**WHAT IS BEING ASKED:** Only lines with the string "Hospitality" are wanted. Pull them out of the data.

START SOURCE INFORMATION

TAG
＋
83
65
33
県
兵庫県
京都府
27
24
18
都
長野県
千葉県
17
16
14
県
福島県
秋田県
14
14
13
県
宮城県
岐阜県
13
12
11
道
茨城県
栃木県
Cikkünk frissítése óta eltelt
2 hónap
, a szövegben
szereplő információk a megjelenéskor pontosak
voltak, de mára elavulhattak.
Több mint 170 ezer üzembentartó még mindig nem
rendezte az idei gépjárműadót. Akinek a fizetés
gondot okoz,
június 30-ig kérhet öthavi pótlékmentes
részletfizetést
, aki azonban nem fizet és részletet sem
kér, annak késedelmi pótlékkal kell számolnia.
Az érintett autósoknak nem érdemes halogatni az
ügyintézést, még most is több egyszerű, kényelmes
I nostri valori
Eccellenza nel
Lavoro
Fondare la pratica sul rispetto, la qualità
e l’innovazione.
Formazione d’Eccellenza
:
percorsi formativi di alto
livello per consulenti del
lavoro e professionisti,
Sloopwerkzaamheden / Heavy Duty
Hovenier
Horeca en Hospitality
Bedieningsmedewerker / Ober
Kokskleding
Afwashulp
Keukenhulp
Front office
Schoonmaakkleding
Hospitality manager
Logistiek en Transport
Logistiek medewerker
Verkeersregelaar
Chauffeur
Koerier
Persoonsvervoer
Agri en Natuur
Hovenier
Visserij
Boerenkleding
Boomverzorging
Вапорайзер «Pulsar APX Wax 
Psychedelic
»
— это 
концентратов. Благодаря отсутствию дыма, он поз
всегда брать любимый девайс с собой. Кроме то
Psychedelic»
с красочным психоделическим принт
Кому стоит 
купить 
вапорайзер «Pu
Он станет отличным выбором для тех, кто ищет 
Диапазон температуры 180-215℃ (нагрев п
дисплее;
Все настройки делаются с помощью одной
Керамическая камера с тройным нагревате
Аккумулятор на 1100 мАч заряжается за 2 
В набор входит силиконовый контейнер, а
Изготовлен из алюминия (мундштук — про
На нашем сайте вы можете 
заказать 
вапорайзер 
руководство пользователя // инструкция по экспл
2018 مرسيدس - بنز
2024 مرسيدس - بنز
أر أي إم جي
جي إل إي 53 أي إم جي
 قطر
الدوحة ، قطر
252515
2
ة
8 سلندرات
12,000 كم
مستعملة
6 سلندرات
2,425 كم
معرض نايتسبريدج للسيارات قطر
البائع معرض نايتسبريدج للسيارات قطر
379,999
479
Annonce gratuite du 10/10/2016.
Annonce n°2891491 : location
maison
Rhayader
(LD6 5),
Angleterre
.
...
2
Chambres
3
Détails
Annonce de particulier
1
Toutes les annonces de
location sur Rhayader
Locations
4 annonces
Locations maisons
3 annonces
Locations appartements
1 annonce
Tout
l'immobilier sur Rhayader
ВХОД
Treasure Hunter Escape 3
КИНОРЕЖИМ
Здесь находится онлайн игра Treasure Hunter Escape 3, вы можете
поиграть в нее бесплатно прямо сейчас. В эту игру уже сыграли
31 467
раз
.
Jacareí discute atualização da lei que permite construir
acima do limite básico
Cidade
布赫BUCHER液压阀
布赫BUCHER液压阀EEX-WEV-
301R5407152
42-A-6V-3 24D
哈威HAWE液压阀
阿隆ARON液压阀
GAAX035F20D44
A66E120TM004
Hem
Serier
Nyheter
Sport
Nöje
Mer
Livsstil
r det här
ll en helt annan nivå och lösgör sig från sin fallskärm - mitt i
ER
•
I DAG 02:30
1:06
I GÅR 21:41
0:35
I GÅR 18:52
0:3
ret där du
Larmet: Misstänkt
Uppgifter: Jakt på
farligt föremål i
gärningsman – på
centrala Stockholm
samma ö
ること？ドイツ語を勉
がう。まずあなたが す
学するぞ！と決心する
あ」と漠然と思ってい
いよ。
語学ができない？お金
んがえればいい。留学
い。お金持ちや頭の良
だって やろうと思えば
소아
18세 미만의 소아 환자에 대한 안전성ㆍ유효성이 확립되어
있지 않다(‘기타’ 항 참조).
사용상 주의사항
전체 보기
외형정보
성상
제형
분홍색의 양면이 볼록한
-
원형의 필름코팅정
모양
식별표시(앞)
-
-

END SOURCE INFORMATION

**WRITTEN SOLUTION:**
Horeca en Hospitality
Hospitality manager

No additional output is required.